Though her death left some
mysteries about the arrangement of the materials in
the collection, her organizational efforts restored
contextual information to the materials and made them
far more usable by researchers. There is no evidence
that she either had or sought the assistance of
trained librarians within the library system,
consequently all this work was done on her own.
Inglis succeeded in
greatly increasing and broadening the holdings of the
Labadie Collection. After a few years of organizing
it, Agnes and Jo sent a letter to 400 radicals asking
them to contribute their materials documenting events
and people they knew. Though the letter received only
a limited response, Inglis used it as a starting
point to aggressively seek out individuals to donate
materials. Among the most important collections she
added were papers relating to Voltairine de Cleyre, a
Michigan-born anarchist and friend of Emma Goldman's,
and socialist writer John Francis Bray. She used her
extensive connections and correspondence with
radicals of the period such as Goldman, Roger
Baldwin, Elizabeth Gurley Flynn, and Ralph Chaplin,
among many others, to persuade them to contribute
relevant materials. Agnes also assisted many
individuals in their research and publications
including helping Goldman and Chaplin with their
autobiographies, Henry David with the seminal The
Haymarket Tragedy , and James J. Martin with Men
Against the State .
Inglis's career has historical
significance for librarians concerned with issues of
social justice for a number of reasons. Her story is
inspiring from a political standpoint because once
her political ideals were formed, she never betrayed
them and she saw them as central to her work as a
librarian. Her motivations came explicitly from her
devotion to the ideals of the philosophy and history
of anarchists and other leftist radicals with whom
she labored for a better and more just world. Her
political commitments often worked to the advantage
of the collection, seen most explicitly in the use of
her connections to acquire records from her comrades.
Even recently, the Labadie Collection received a
valuable set of papers from a woman who was still
grateful to Agnes for bailing her father out of jail
all the way back in 1917.
She also put use of the collection
as a top priority, even to the extreme of lending
materials from the collection. When one of her
borrowers damaged or did not return an item, her
genteel and generous nature would never allow her to
accuse them. She was pleased enough that people were
interested in the materials. One note she wrote
describing her loan of a book to an Italian anarchist
who lived in the Twentieth Ward in Detroit in 1934
says "the Twentieth Ward sure is hard on a rare
book!"
Finally, her knowledge of the
individuals and events of that history enabled her to
effectively collect, arrange, describe, and provide
access to the materials in the collection. Inglis
once wrote to Emma Goldman, "It's no joke to
take all that mass of material and fix it up so
students can really use it. It is not a work everyone
can do.

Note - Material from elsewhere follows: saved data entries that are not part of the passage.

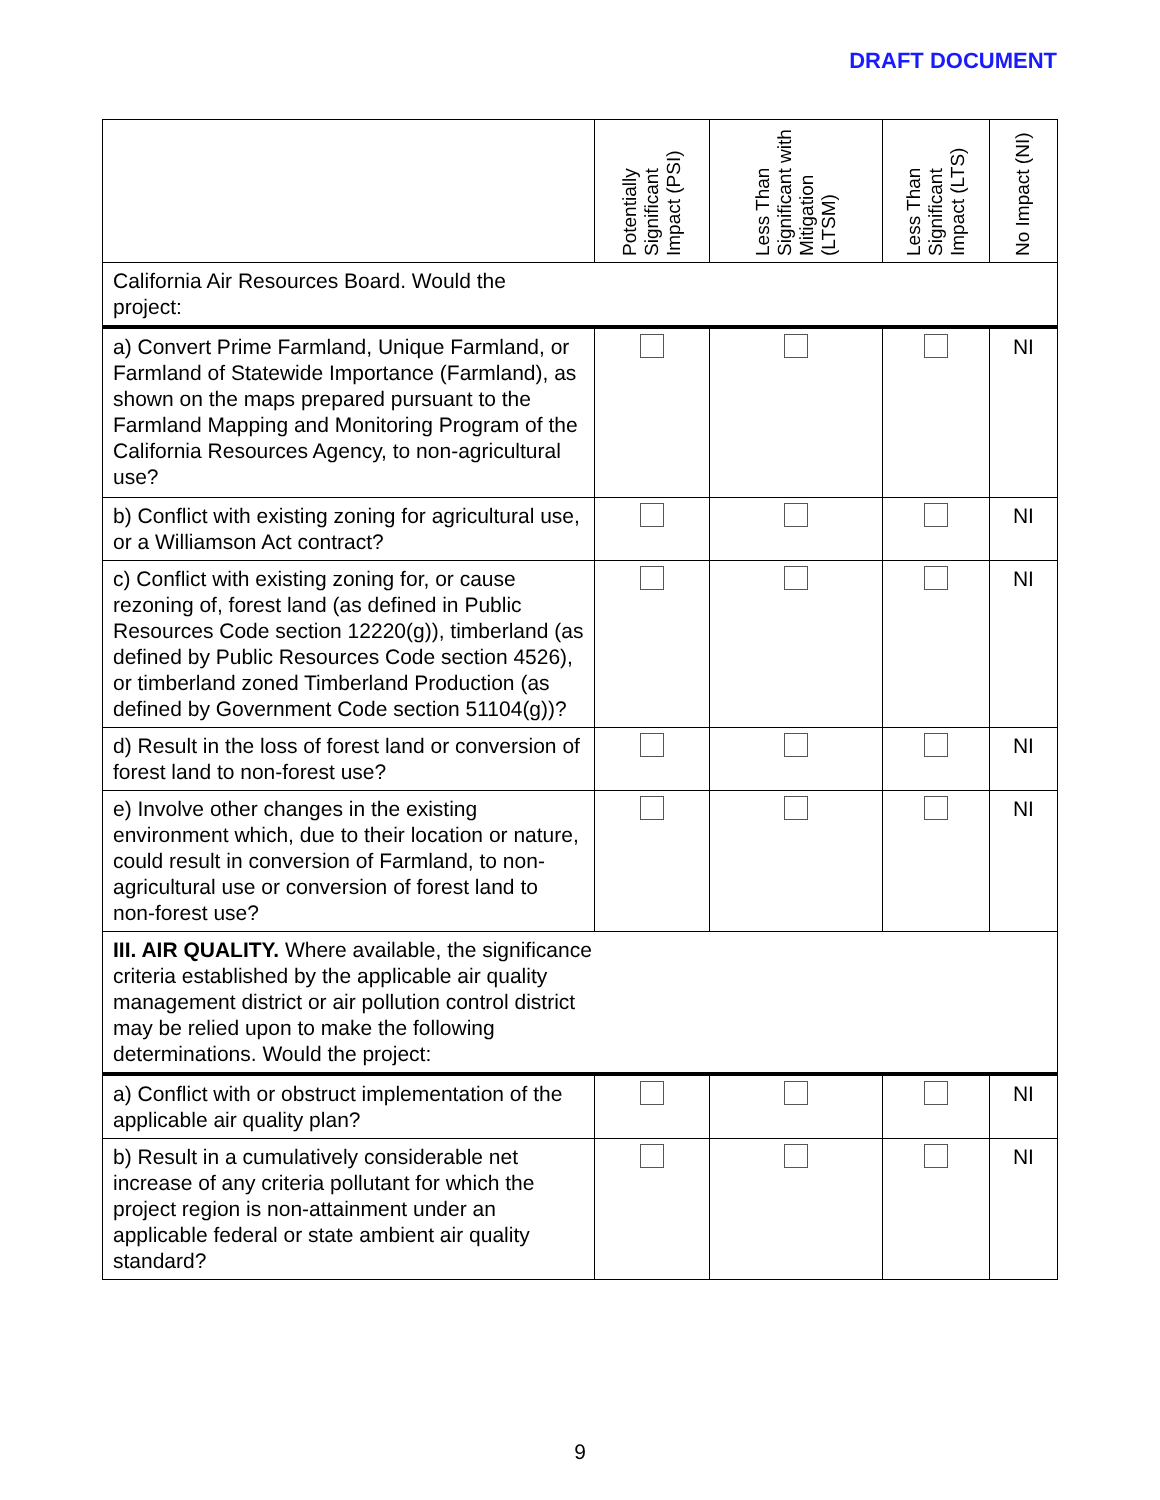DRAFT DOCUMENT
| | Potentially Significant Impact (PSI) | Less Than Significant with Mitigation (LTSM) | Less Than Significant Impact (LTS) | No Impact (NI) |
| --- | --- | --- | --- | --- |
| California Air Resources Board. Would the project: | | | | |
| a) Convert Prime Farmland, Unique Farmland, or Farmland of Statewide Importance (Farmland), as shown on the maps prepared pursuant to the Farmland Mapping and Monitoring Program of the California Resources Agency, to non-agricultural use? | | | | NI |
| b) Conflict with existing zoning for agricultural use, or a Williamson Act contract? | | | | NI |
| c) Conflict with existing zoning for, or cause rezoning of, forest land (as defined in Public Resources Code section 12220(g)), timberland (as defined by Public Resources Code section 4526), or timberland zoned Timberland Production (as defined by Government Code section 51104(g))? | | | | NI |
| d) Result in the loss of forest land or conversion of forest land to non-forest use? | | | | NI |
| e) Involve other changes in the existing environment which, due to their location or nature, could result in conversion of Farmland, to non-agricultural use or conversion of forest land to non-forest use? | | | | NI |
| III. AIR QUALITY. Where available, the significance criteria established by the applicable air quality management district or air pollution control district may be relied upon to make the following determinations. Would the project: | | | | |
| a) Conflict with or obstruct implementation of the applicable air quality plan? | | | | NI |
| b) Result in a cumulatively considerable net increase of any criteria pollutant for which the project region is non-attainment under an applicable federal or state ambient air quality standard? | | | | NI |
9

One has to know the material. People don't
appreciate that." (Inglis 1925) Agnes devoted
the final third of her life to the Labadie
Collection, until her death in 1952. Generations of
scholars who have used the collection have
appreciated the knowledge, skill and dedication Agnes
Inglis brought to the cause of documenting the
history of radical political movements in the United
States and her contribution to that history is
immeasurable.
WORKS CITED
Inglis, Agnes (1924) Letter to
Joseph Labadie, February 11th , Joseph Labadie
Papers, Labadie Collection, University of Michigan,
Ann Arbor.
Inglis, Agnes (1925) Letter to Emma
Goldman, March 19th , Emma Goldman Papers, Labadie
Collection,University of Michigan, Ann Arbor.